Its rhythms provided the foundation for songs about everything from history and
current events to rites of passage and communication with the ancestors. When
slaves were taken to the Caribbean, South America and the “new world” that
became known as the United States of America and denied their musical
instruments, they took to singing in time with their work as they chopped trees
and hammered spikes for the railroads that would speed the progress of
America’s industrial revolution. Spirituals such as “Wade
in the Water”
not only gave birth to gospel music, they also
spurred the anti-slavery resistance as a subtle form of rebel music.

From a blend of African folk music and gospel emerged the blues, and from
the blues emerged jazz, then rock ‘n’ roll, all of which were initially
repudiated as sinful by the white establishment’s elders only to be embraced by
its youth. Visionaries such as John Coltrane, Miles Davis, James Brown
and Herbie Hancock began to blur the lines dividing the
disparate musical genres of the African-American diaspora, and as funk gave
birth to disco, the early seeds of Hip Hop’s roots were sown.

So what does all this have to do with Madlib, the
next-level producer behind critically acclaimed projects such as Lootpack, Quasimoto, Jaylib,
Madvillain
and Talib Kweli‘s Liberation? Well, on the surface,
this album of true school jazz tunes recorded by the multi-instrumentalist
mastermind behind the Yesterdays New Quintet moniker has
nothing whatsoever in common with the modern Hip Hop scene. There are no
Jeep-thumping beats, no catchy choruses, not even a single rhyme to speak of.
Instead, the artist formerly known as Otis
Jackson Jr
. offers up his distinctively stylish take on jazz classics such
as Miles‘ “Bitches Brew” and Bebeto‘s
Barumba” alongside original tracks that have no
problem measuring up in comparison.

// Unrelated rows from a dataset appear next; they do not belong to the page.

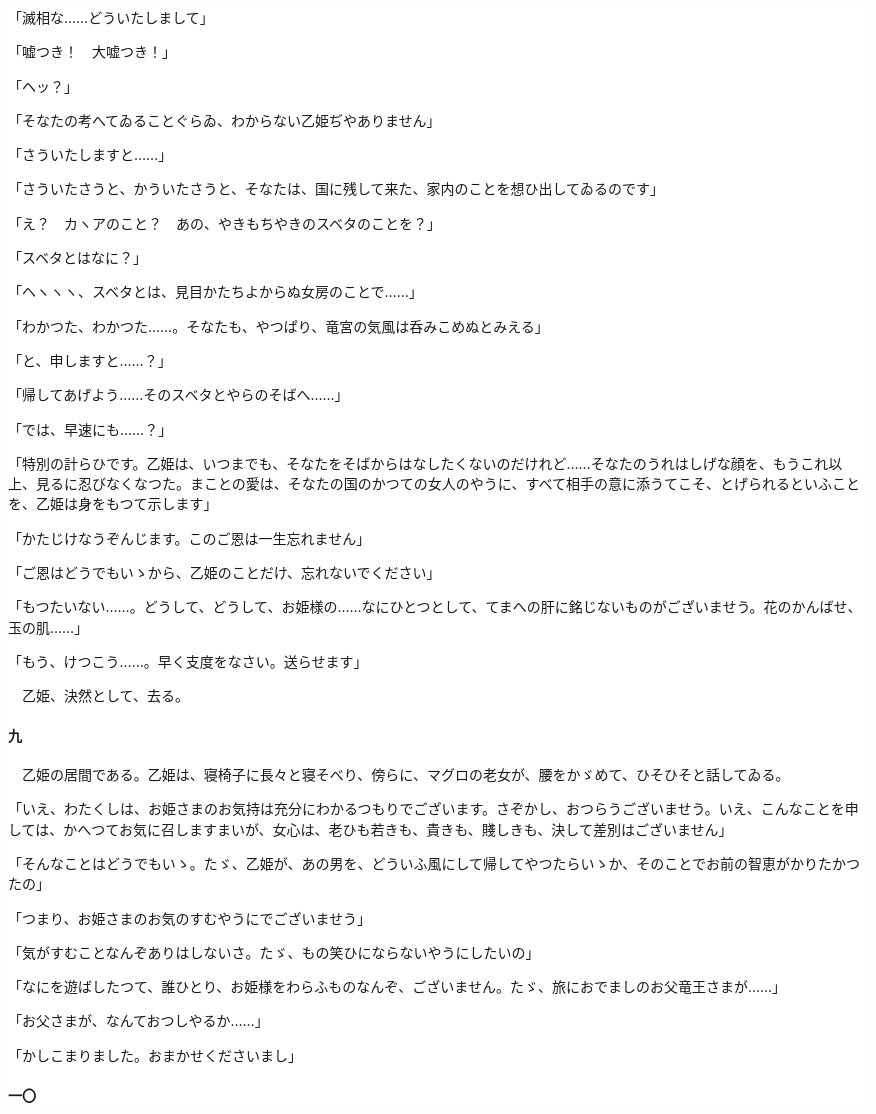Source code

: 「滅相な……どういたしまして」

「嘘つき！　大嘘つき！」

「ヘッ？」

「そなたの考へてゐることぐらゐ、わからない乙姫ぢやありません」

「さういたしますと……」

「さういたさうと、かういたさうと、そなたは、国に残して来た、家内のことを想ひ出してゐるのです」

「え？　カヽアのこと？　あの、やきもちやきのスベタのことを？」

「スベタとはなに？」

「ヘヽヽヽ、スベタとは、見目かたちよからぬ女房のことで……」

「わかつた、わかつた……。そなたも、やつぱり、竜宮の気風は呑みこめぬとみえる」

「と、申しますと……？」

「帰してあげよう……そのスベタとやらのそばへ……」

「では、早速にも……？」

「特別の計らひです。乙姫は、いつまでも、そなたをそばからはなしたくないのだけれど……そなたのうれはしげな顔を、もうこれ以上、見るに忍びなくなつた。まことの愛は、そなたの国のかつての女人のやうに、すべて相手の意に添うてこそ、とげられるといふことを、乙姫は身をもつて示します」

「かたじけなうぞんじます。このご恩は一生忘れません」

「ご恩はどうでもいゝから、乙姫のことだけ、忘れないでください」

「もつたいない……。どうして、どうして、お姫様の……なにひとつとして、てまへの肝に銘じないものがございませう。花のかんばせ、玉の肌……」

「もう、けつこう……。早く支度をなさい。送らせます」

　乙姫、決然として、去る。



#### 九




　乙姫の居間である。乙姫は、寝椅子に長々と寝そべり、傍らに、マグロの老女が、腰をかゞめて、ひそひそと話してゐる。

「いえ、わたくしは、お姫さまのお気持は充分にわかるつもりでございます。さぞかし、おつらうございませう。いえ、こんなことを申しては、かへつてお気に召しますまいが、女心は、老ひも若きも、貴きも、賤しきも、決して差別はございません」

「そんなことはどうでもいゝ。たゞ、乙姫が、あの男を、どういふ風にして帰してやつたらいゝか、そのことでお前の智恵がかりたかつたの」

「つまり、お姫さまのお気のすむやうにでございませう」

「気がすむことなんぞありはしないさ。たゞ、もの笑ひにならないやうにしたいの」

「なにを遊ばしたつて、誰ひとり、お姫様をわらふものなんぞ、ございません。たゞ、旅におでましのお父竜王さまが……」

「お父さまが、なんておつしやるか……」

「かしこまりました。おまかせくださいまし」



#### 一〇
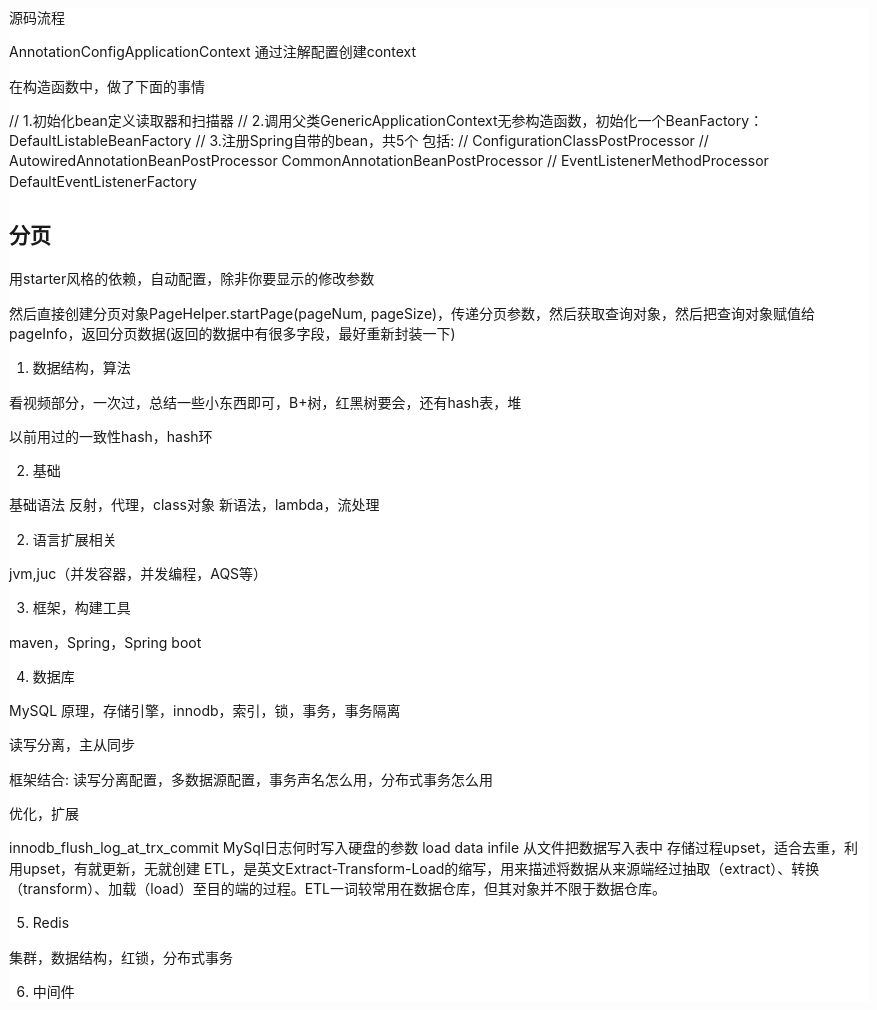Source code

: 源码流程

AnnotationConfigApplicationContext 通过注解配置创建context

在构造函数中，做了下面的事情

// 1.初始化bean定义读取器和扫描器
// 2.调用父类GenericApplicationContext无参构造函数，初始化一个BeanFactory：DefaultListableBeanFactory
// 3.注册Spring自带的bean，共5个 包括: 
//  ConfigurationClassPostProcessor
//  AutowiredAnnotationBeanPostProcessor  CommonAnnotationBeanPostProcessor
// 	EventListenerMethodProcessor  DefaultEventListenerFactory

## 分页

用starter风格的依赖，自动配置，除非你要显示的修改参数

然后直接创建分页对象PageHelper.startPage(pageNum, pageSize)，传递分页参数，然后获取查询对象，然后把查询对象赋值给pageInfo，返回分页数据(返回的数据中有很多字段，最好重新封装一下)

1. 数据结构，算法

看视频部分，一次过，总结一些小东西即可，B+树，红黑树要会，还有hash表，堆

以前用过的一致性hash，hash环

2. 基础

基础语法
反射，代理，class对象
新语法，lambda，流处理

2. 语言扩展相关

jvm,juc（并发容器，并发编程，AQS等）

3. 框架，构建工具

maven，Spring，Spring boot

4. 数据库

MySQL 原理，存储引擎，innodb，索引，锁，事务，事务隔离

读写分离，主从同步

框架结合: 读写分离配置，多数据源配置，事务声名怎么用，分布式事务怎么用

优化，扩展

innodb_flush_log_at_trx_commit MySql日志何时写入硬盘的参数
load data infile 从文件把数据写入表中
存储过程upset，适合去重，利用upset，有就更新，无就创建
ETL，是英文Extract-Transform-Load的缩写，用来描述将数据从来源端经过抽取（extract）、转换（transform）、加载（load）至目的端的过程。ETL一词较常用在数据仓库，但其对象并不限于数据仓库。

5. Redis

集群，数据结构，红锁，分布式事务

6. 中间件
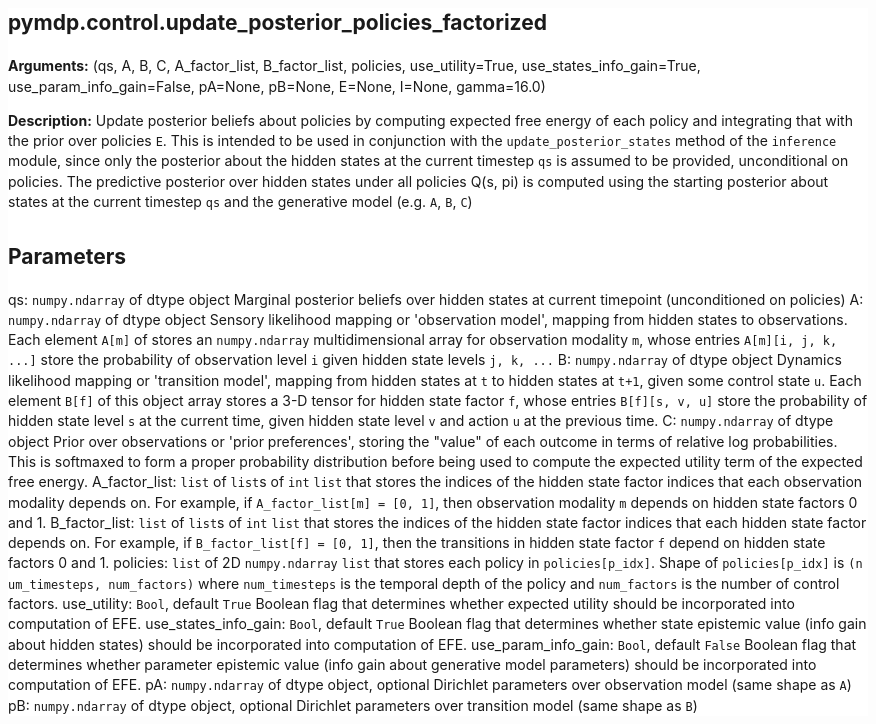 
## pymdp.control.update_posterior_policies_factorized

**Arguments:** (qs, A, B, C, A_factor_list, B_factor_list, policies, use_utility=True, use_states_info_gain=True, use_param_info_gain=False, pA=None, pB=None, E=None, I=None, gamma=16.0)

**Description:**
Update posterior beliefs about policies by computing expected free energy of each policy and integrating that
with the prior over policies ``E``. This is intended to be used in conjunction
with the ``update_posterior_states`` method of the ``inference`` module, since only the posterior about the hidden states at the current timestep
``qs`` is assumed to be provided, unconditional on policies. The predictive posterior over hidden states under all policies Q(s, pi) is computed 
using the starting posterior about states at the current timestep ``qs`` and the generative model (e.g. ``A``, ``B``, ``C``)

Parameters
----------
qs: ``numpy.ndarray`` of dtype object
    Marginal posterior beliefs over hidden states at current timepoint (unconditioned on policies)
A: ``numpy.ndarray`` of dtype object
    Sensory likelihood mapping or 'observation model', mapping from hidden states to observations. Each element ``A[m]`` of
    stores an ``numpy.ndarray`` multidimensional array for observation modality ``m``, whose entries ``A[m][i, j, k, ...]`` store 
    the probability of observation level ``i`` given hidden state levels ``j, k, ...``
B: ``numpy.ndarray`` of dtype object
    Dynamics likelihood mapping or 'transition model', mapping from hidden states at ``t`` to hidden states at ``t+1``, given some control state ``u``.
    Each element ``B[f]`` of this object array stores a 3-D tensor for hidden state factor ``f``, whose entries ``B[f][s, v, u]`` store the probability
    of hidden state level ``s`` at the current time, given hidden state level ``v`` and action ``u`` at the previous time.
C: ``numpy.ndarray`` of dtype object
   Prior over observations or 'prior preferences', storing the "value" of each outcome in terms of relative log probabilities. 
   This is softmaxed to form a proper probability distribution before being used to compute the expected utility term of the expected free energy.
A_factor_list: ``list`` of ``list``s of ``int``
    ``list`` that stores the indices of the hidden state factor indices that each observation modality depends on. For example, if ``A_factor_list[m] = [0, 1]``, then
    observation modality ``m`` depends on hidden state factors 0 and 1.
B_factor_list: ``list`` of ``list``s of ``int``
    ``list`` that stores the indices of the hidden state factor indices that each hidden state factor depends on. For example, if ``B_factor_list[f] = [0, 1]``, then
    the transitions in hidden state factor ``f`` depend on hidden state factors 0 and 1.
policies: ``list`` of 2D ``numpy.ndarray``
    ``list`` that stores each policy in ``policies[p_idx]``. Shape of ``policies[p_idx]`` is ``(num_timesteps, num_factors)`` where `num_timesteps` is the temporal
    depth of the policy and ``num_factors`` is the number of control factors.
use_utility: ``Bool``, default ``True``
    Boolean flag that determines whether expected utility should be incorporated into computation of EFE.
use_states_info_gain: ``Bool``, default ``True``
    Boolean flag that determines whether state epistemic value (info gain about hidden states) should be incorporated into computation of EFE.
use_param_info_gain: ``Bool``, default ``False`` 
    Boolean flag that determines whether parameter epistemic value (info gain about generative model parameters) should be incorporated into computation of EFE.
pA: ``numpy.ndarray`` of dtype object, optional
    Dirichlet parameters over observation model (same shape as ``A``)
pB: ``numpy.ndarray`` of dtype object, optional
    Dirichlet parameters over transition model (same shape as ``B``)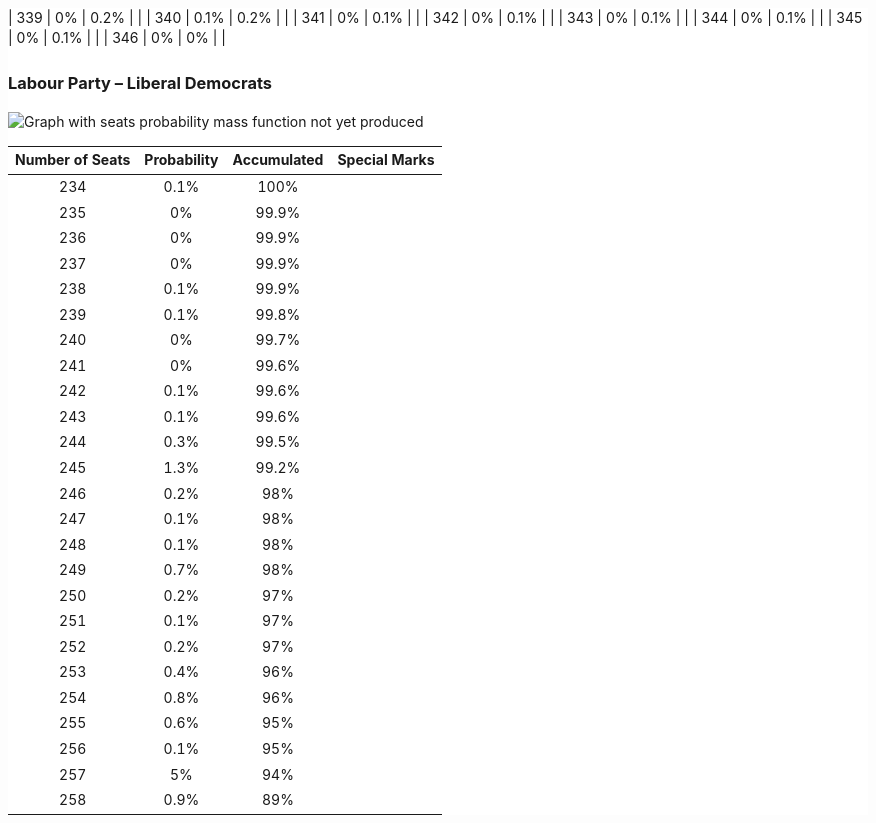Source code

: | 339 | 0% | 0.2% |  |
| 340 | 0.1% | 0.2% |  |
| 341 | 0% | 0.1% |  |
| 342 | 0% | 0.1% |  |
| 343 | 0% | 0.1% |  |
| 344 | 0% | 0.1% |  |
| 345 | 0% | 0.1% |  |
| 346 | 0% | 0% |  |

### Labour Party – Liberal Democrats

![Graph with seats probability mass function not yet produced](2018-05-13-ICMResearch-coalitions-seats-pmf-lab–libdem.png "Seats Probability Mass Function")

| Number of Seats | Probability | Accumulated | Special Marks |
|:---------------:|:-----------:|:-----------:|:-------------:|
| 234 | 0.1% | 100% |  |
| 235 | 0% | 99.9% |  |
| 236 | 0% | 99.9% |  |
| 237 | 0% | 99.9% |  |
| 238 | 0.1% | 99.9% |  |
| 239 | 0.1% | 99.8% |  |
| 240 | 0% | 99.7% |  |
| 241 | 0% | 99.6% |  |
| 242 | 0.1% | 99.6% |  |
| 243 | 0.1% | 99.6% |  |
| 244 | 0.3% | 99.5% |  |
| 245 | 1.3% | 99.2% |  |
| 246 | 0.2% | 98% |  |
| 247 | 0.1% | 98% |  |
| 248 | 0.1% | 98% |  |
| 249 | 0.7% | 98% |  |
| 250 | 0.2% | 97% |  |
| 251 | 0.1% | 97% |  |
| 252 | 0.2% | 97% |  |
| 253 | 0.4% | 96% |  |
| 254 | 0.8% | 96% |  |
| 255 | 0.6% | 95% |  |
| 256 | 0.1% | 95% |  |
| 257 | 5% | 94% |  |
| 258 | 0.9% | 89% |  |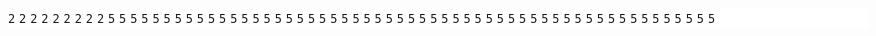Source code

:<code>2</code>
<code>2</code>
<code>2</code>
<code>2</code>
<code>2</code>
<code>2</code>
<code>2</code>
<code>2</code>
<code>2</code>
<code>5</code>
<code>5</code>
<code>5</code>
<code>5</code>
<code>5</code>
<code>5</code>
<code>5</code>
<code>5</code>
<code>5</code>
<code>5</code>
<code>5</code>
<code>5</code>
<code>5</code>
<code>5</code>
<code>5</code>
<code>5</code>
<code>5</code>
<code>5</code>
<code>5</code>
<code>5</code>
<code>5</code>
<code>5</code>
<code>5</code>
<code>5</code>
<code>5</code>
<code>5</code>
<code>5</code>
<code>5</code>
<code>5</code>
<code>5</code>
<code>5</code>
<code>5</code>
<code>5</code>
<code>5</code>
<code>5</code>
<code>5</code>
<code>5</code>
<code>5</code>
<code>5</code>
<code>5</code>
<code>5</code>
<code>5</code>
<code>5</code>
<code>5</code>
<code>5</code>
<code>5</code>
<code>5</code>
<code>5</code>
<code>5</code>
<code>5</code>
<code>5</code>
<code>5</code>
<code>5</code>
<code>5</code>
<code>5</code>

From the piano-driven swing of “One
For the Monica Lingas Band” 
and the blaxploitation funk of “Street
Talkin'” 
to the African percussion and spaced-out sounds of “Vibes
From the Tribes Suite
,” this album is more tailored to fans of Sun
Ra
than Sa-Ra, encapsulating several hundred years of
African-American musical history in a concise 15 tracks. And if fans of Weezy,
Jeezy
and their ilk don’t get its relevance to Hip Hop culture, it’s
only because they haven’t been paying fucking attention.